— start of Provided records —
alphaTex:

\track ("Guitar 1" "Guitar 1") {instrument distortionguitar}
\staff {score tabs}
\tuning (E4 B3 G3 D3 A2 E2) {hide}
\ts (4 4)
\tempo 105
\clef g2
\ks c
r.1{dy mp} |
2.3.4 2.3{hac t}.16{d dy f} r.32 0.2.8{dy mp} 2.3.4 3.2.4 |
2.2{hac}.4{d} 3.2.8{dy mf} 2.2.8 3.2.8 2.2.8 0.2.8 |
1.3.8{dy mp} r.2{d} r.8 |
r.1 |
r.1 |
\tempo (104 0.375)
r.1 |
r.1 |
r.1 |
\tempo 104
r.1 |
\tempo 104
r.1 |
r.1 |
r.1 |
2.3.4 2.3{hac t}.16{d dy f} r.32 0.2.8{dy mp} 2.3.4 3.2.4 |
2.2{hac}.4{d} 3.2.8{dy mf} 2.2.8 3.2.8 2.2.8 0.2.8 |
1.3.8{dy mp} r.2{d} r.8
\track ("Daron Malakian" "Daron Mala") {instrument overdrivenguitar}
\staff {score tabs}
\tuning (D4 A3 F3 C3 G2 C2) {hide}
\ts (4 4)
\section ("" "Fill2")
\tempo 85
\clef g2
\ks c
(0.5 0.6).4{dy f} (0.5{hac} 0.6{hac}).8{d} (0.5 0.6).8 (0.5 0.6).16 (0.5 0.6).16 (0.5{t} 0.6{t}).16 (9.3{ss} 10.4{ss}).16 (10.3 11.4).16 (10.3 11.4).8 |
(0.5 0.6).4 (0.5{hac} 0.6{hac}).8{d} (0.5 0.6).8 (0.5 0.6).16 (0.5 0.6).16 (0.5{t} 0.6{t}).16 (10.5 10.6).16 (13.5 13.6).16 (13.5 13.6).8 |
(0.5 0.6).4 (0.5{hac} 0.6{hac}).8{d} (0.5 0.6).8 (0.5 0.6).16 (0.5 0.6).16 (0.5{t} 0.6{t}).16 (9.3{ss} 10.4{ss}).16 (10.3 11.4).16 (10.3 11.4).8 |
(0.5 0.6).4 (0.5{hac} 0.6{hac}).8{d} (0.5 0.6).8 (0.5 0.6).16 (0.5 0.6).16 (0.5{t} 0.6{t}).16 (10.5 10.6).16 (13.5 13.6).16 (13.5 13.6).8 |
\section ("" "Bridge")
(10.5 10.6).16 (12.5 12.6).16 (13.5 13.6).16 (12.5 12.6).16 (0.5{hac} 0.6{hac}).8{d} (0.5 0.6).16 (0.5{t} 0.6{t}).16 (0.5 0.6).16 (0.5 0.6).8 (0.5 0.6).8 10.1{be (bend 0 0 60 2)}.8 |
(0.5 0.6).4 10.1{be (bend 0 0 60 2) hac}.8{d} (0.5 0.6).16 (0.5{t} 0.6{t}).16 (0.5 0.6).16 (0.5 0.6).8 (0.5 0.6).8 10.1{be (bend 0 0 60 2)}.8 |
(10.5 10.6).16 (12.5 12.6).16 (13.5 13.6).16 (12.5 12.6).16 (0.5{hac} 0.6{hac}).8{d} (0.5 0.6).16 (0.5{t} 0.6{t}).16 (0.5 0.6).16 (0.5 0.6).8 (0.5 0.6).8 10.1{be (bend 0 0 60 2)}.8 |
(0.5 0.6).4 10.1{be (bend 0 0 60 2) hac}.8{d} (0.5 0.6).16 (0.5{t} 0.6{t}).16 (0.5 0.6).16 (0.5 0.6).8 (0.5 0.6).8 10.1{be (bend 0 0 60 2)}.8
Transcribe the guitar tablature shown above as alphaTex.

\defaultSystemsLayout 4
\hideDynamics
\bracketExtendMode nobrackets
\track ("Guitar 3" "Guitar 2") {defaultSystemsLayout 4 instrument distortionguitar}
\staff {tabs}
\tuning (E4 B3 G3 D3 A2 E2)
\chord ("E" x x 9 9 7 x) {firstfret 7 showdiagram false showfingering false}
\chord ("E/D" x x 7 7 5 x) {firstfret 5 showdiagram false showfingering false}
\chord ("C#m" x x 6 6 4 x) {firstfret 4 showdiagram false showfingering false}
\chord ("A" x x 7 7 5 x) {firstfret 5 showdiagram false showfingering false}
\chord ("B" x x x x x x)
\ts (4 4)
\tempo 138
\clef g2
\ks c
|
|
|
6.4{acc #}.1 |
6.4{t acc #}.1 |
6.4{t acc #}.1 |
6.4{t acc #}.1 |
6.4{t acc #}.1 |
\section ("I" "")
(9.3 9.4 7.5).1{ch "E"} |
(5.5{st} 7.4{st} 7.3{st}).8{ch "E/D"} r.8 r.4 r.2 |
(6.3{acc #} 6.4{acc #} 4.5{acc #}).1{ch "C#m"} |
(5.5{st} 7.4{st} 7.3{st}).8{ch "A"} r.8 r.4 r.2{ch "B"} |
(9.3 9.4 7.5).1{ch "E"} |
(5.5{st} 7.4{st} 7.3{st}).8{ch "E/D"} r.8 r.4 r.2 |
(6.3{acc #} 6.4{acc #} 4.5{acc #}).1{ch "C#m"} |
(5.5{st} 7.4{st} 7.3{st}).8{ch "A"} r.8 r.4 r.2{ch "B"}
— end of Provided records —
## [Problem to work on]
Write out all of the rows above again, character for character.

## [Written answer]
alphaTex:

\track ("Guitar 1" "Guitar 1") {instrument distortionguitar}
\staff {score tabs}
\tuning (E4 B3 G3 D3 A2 E2) {hide}
\ts (4 4)
\tempo 105
\clef g2
\ks c
r.1{dy mp} |
2.3.4 2.3{hac t}.16{d dy f} r.32 0.2.8{dy mp} 2.3.4 3.2.4 |
2.2{hac}.4{d} 3.2.8{dy mf} 2.2.8 3.2.8 2.2.8 0.2.8 |
1.3.8{dy mp} r.2{d} r.8 |
r.1 |
r.1 |
\tempo (104 0.375)
r.1 |
r.1 |
r.1 |
\tempo 104
r.1 |
\tempo 104
r.1 |
r.1 |
r.1 |
2.3.4 2.3{hac t}.16{d dy f} r.32 0.2.8{dy mp} 2.3.4 3.2.4 |
2.2{hac}.4{d} 3.2.8{dy mf} 2.2.8 3.2.8 2.2.8 0.2.8 |
1.3.8{dy mp} r.2{d} r.8
\track ("Daron Malakian" "Daron Mala") {instrument overdrivenguitar}
\staff {score tabs}
\tuning (D4 A3 F3 C3 G2 C2) {hide}
\ts (4 4)
\section ("" "Fill2")
\tempo 85
\clef g2
\ks c
(0.5 0.6).4{dy f} (0.5{hac} 0.6{hac}).8{d} (0.5 0.6).8 (0.5 0.6).16 (0.5 0.6).16 (0.5{t} 0.6{t}).16 (9.3{ss} 10.4{ss}).16 (10.3 11.4).16 (10.3 11.4).8 |
(0.5 0.6).4 (0.5{hac} 0.6{hac}).8{d} (0.5 0.6).8 (0.5 0.6).16 (0.5 0.6).16 (0.5{t} 0.6{t}).16 (10.5 10.6).16 (13.5 13.6).16 (13.5 13.6).8 |
(0.5 0.6).4 (0.5{hac} 0.6{hac}).8{d} (0.5 0.6).8 (0.5 0.6).16 (0.5 0.6).16 (0.5{t} 0.6{t}).16 (9.3{ss} 10.4{ss}).16 (10.3 11.4).16 (10.3 11.4).8 |
(0.5 0.6).4 (0.5{hac} 0.6{hac}).8{d} (0.5 0.6).8 (0.5 0.6).16 (0.5 0.6).16 (0.5{t} 0.6{t}).16 (10.5 10.6).16 (13.5 13.6).16 (13.5 13.6).8 |
\section ("" "Bridge")
(10.5 10.6).16 (12.5 12.6).16 (13.5 13.6).16 (12.5 12.6).16 (0.5{hac} 0.6{hac}).8{d} (0.5 0.6).16 (0.5{t} 0.6{t}).16 (0.5 0.6).16 (0.5 0.6).8 (0.5 0.6).8 10.1{be (bend 0 0 60 2)}.8 |
(0.5 0.6).4 10.1{be (bend 0 0 60 2) hac}.8{d} (0.5 0.6).16 (0.5{t} 0.6{t}).16 (0.5 0.6).16 (0.5 0.6).8 (0.5 0.6).8 10.1{be (bend 0 0 60 2)}.8 |
(10.5 10.6).16 (12.5 12.6).16 (13.5 13.6).16 (12.5 12.6).16 (0.5{hac} 0.6{hac}).8{d} (0.5 0.6).16 (0.5{t} 0.6{t}).16 (0.5 0.6).16 (0.5 0.6).8 (0.5 0.6).8 10.1{be (bend 0 0 60 2)}.8 |
(0.5 0.6).4 10.1{be (bend 0 0 60 2) hac}.8{d} (0.5 0.6).16 (0.5{t} 0.6{t}).16 (0.5 0.6).16 (0.5 0.6).8 (0.5 0.6).8 10.1{be (bend 0 0 60 2)}.8
Transcribe the guitar tablature shown above as alphaTex.

\defaultSystemsLayout 4
\hideDynamics
\bracketExtendMode nobrackets
\track ("Guitar 3" "Guitar 2") {defaultSystemsLayout 4 instrument distortionguitar}
\staff {tabs}
\tuning (E4 B3 G3 D3 A2 E2)
\chord ("E" x x 9 9 7 x) {firstfret 7 showdiagram false showfingering false}
\chord ("E/D" x x 7 7 5 x) {firstfret 5 showdiagram false showfingering false}
\chord ("C#m" x x 6 6 4 x) {firstfret 4 showdiagram false showfingering false}
\chord ("A" x x 7 7 5 x) {firstfret 5 showdiagram false showfingering false}
\chord ("B" x x x x x x)
\ts (4 4)
\tempo 138
\clef g2
\ks c
|
|
|
6.4{acc #}.1 |
6.4{t acc #}.1 |
6.4{t acc #}.1 |
6.4{t acc #}.1 |
6.4{t acc #}.1 |
\section ("I" "")
(9.3 9.4 7.5).1{ch "E"} |
(5.5{st} 7.4{st} 7.3{st}).8{ch "E/D"} r.8 r.4 r.2 |
(6.3{acc #} 6.4{acc #} 4.5{acc #}).1{ch "C#m"} |
(5.5{st} 7.4{st} 7.3{st}).8{ch "A"} r.8 r.4 r.2{ch "B"} |
(9.3 9.4 7.5).1{ch "E"} |
(5.5{st} 7.4{st} 7.3{st}).8{ch "E/D"} r.8 r.4 r.2 |
(6.3{acc #} 6.4{acc #} 4.5{acc #}).1{ch "C#m"} |
(5.5{st} 7.4{st} 7.3{st}).8{ch "A"} r.8 r.4 r.2{ch "B"}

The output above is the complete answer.